Albert Irvin London, UK, 1922-2015


Albert Irvin OBE RA was a prolific British artist, best known for his expressionist paintings, watercolours, screenprints and gouaches. He was born in London and continued to live and work there throughout his life.  His art focusses on capturing and exploring the experience of being in the world. 


Born in London he was evacuated from there during World War II, to study at the Northampton School of Art before being conscripted into the Royal Air Force as a navigator. When the war was over, he resumed his course at Goldsmiths College where he would later go on to teach. He then began a screenprinting career in 1980 with Advanced Graphics London. The collaborative approach of screenprinting, although a new and very different outlet from painting, still allowed Irvin to display many of his characteristic traits as an artist. He would quickly affirm his reputation as one of Britain’s foremost printmakers. His influences included Walter Sickert, Henri Matisse, JMW Turner, Jack Smith and Edward Middleditch. Irvin was appointed Officer of the Order of the British Empire (OBE) in the 2013 Birthday Honours for services to the visual arts. He was elected to The London Group in 1955 and won a major Arts Council Award in 1975 and a Gulbenkian Award for printmaking in 1983.

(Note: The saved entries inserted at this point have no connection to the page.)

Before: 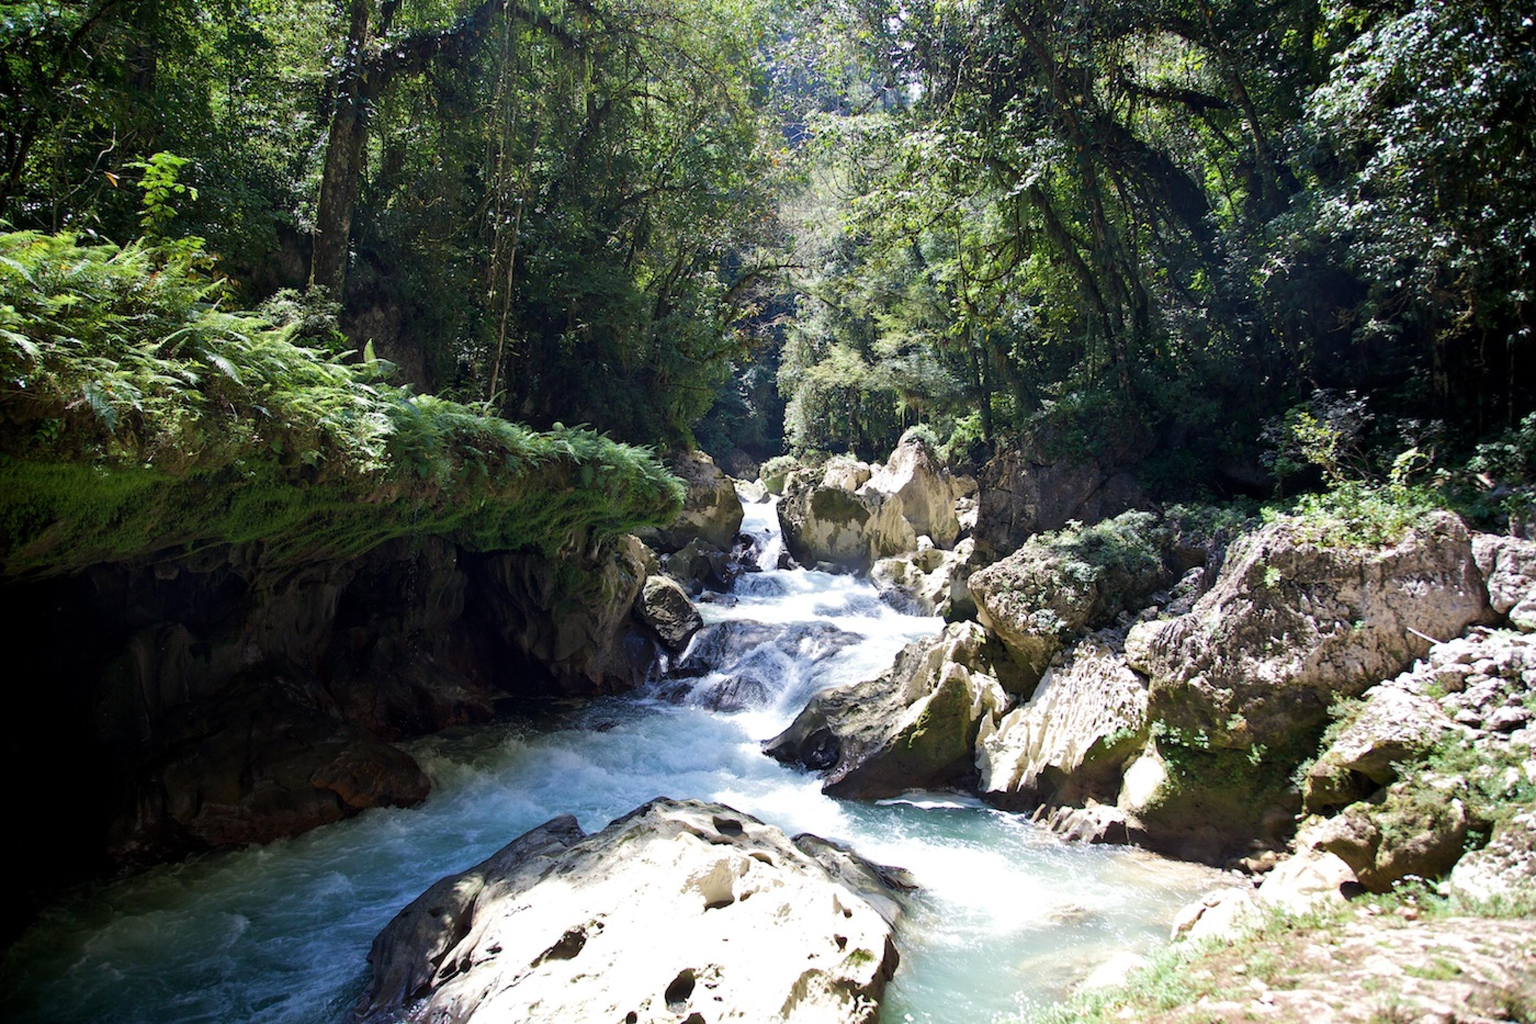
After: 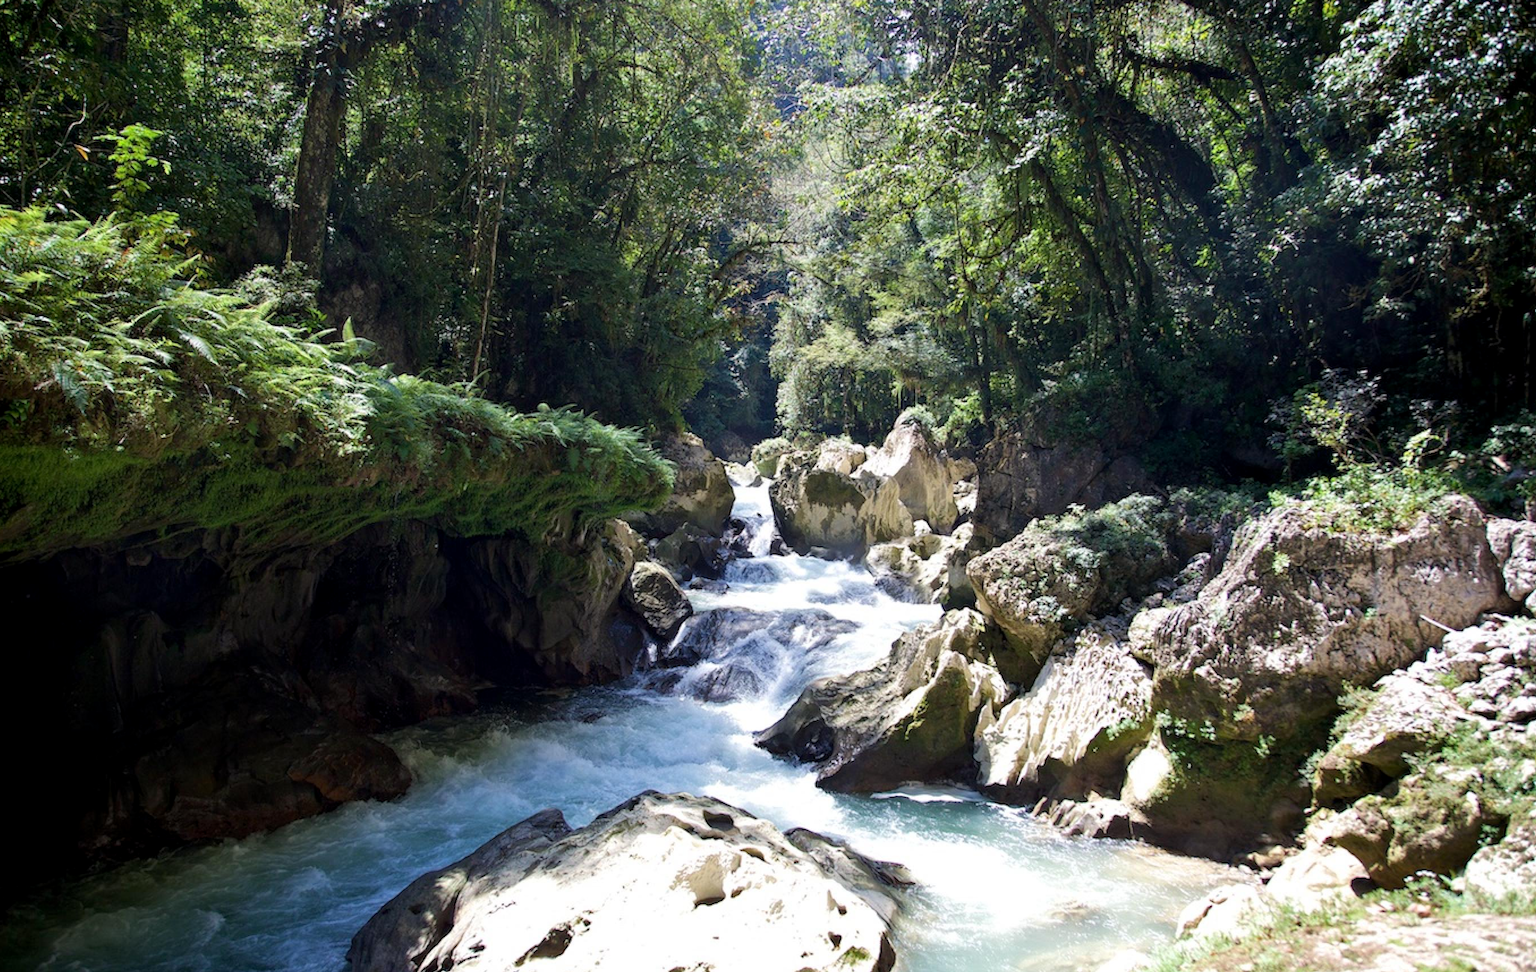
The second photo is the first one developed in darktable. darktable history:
crop: left 2.128%, top 3.146%, right 1.05%, bottom 4.853%
exposure: black level correction 0.001, compensate exposure bias true, compensate highlight preservation false
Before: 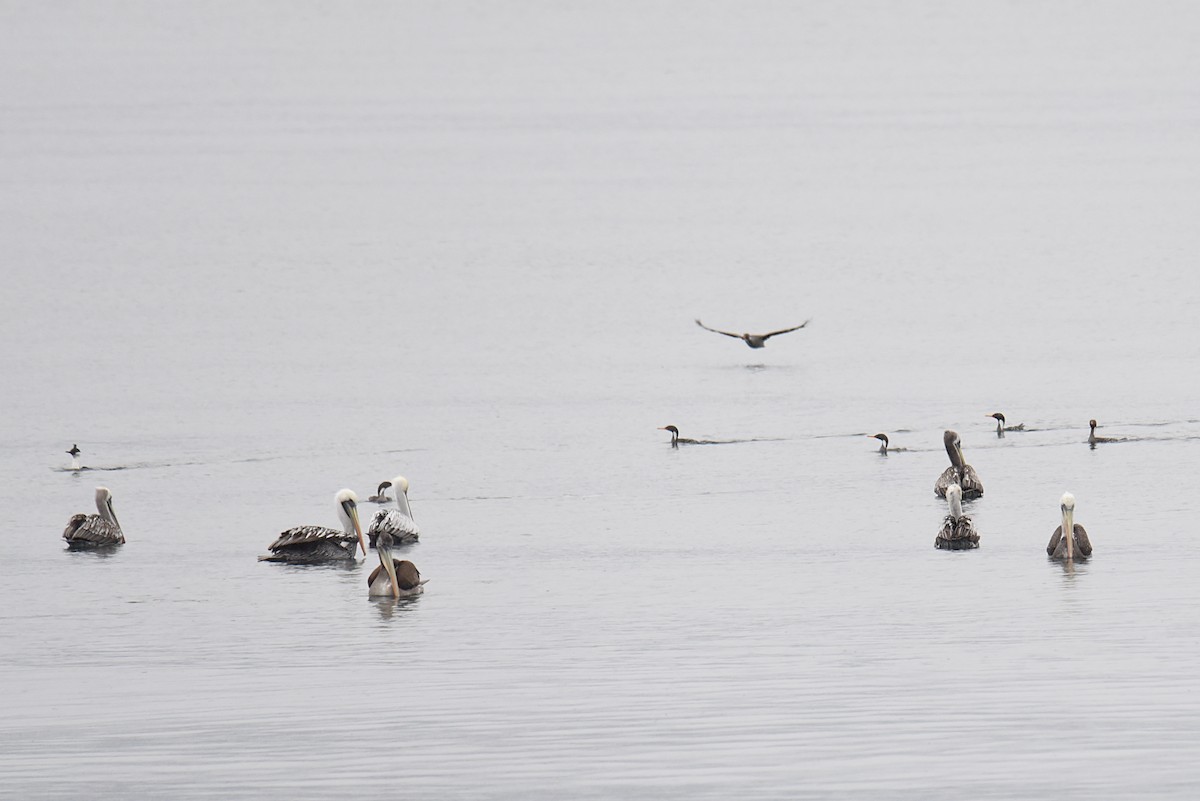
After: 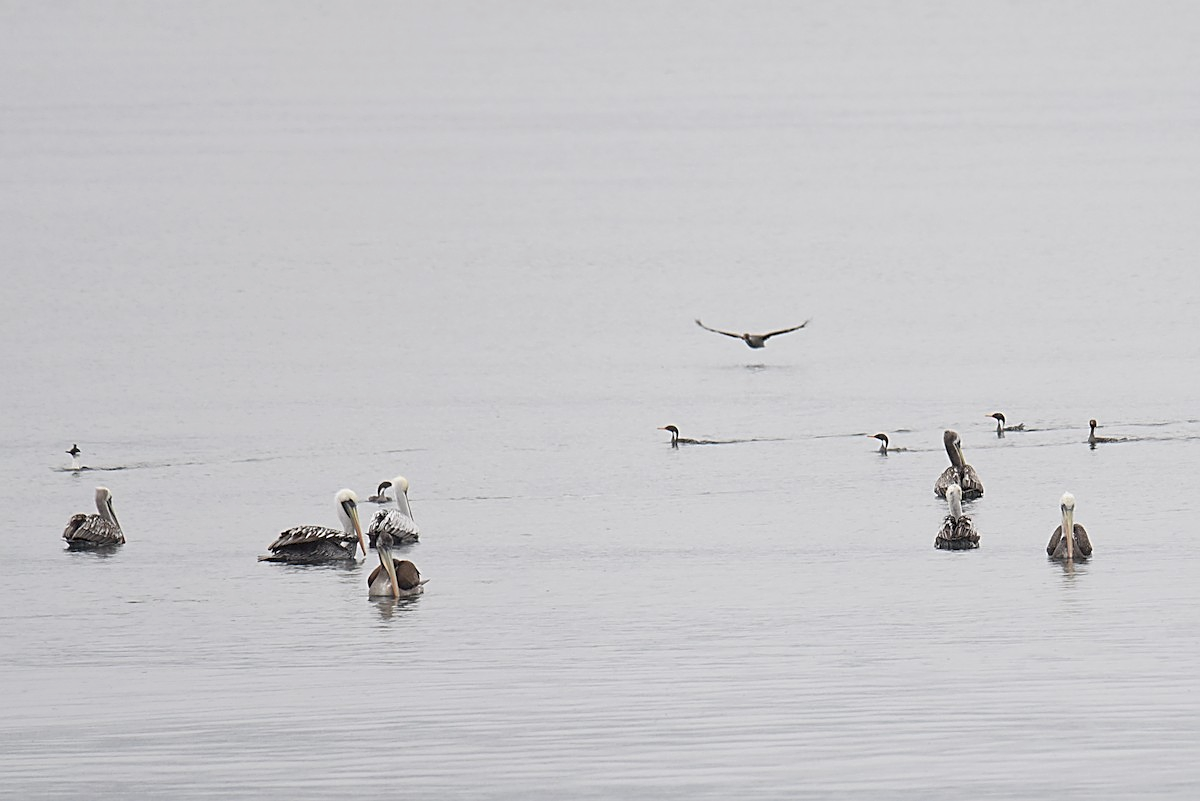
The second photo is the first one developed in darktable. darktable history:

His work is widely exhibited both in the UK and abroad, in such places as Arts Council of Great Britain, Birmingham City Art Gallery, the Chase Manhattan Bank, the Contemporary Art Society, Manchester City Art Gallery, Whitworth Gallery Manchester, Leeds City Gallery Tate Britain, the Victoria and Albert Museum Oxford University, Cambridge University and Warwick University Arts Centre.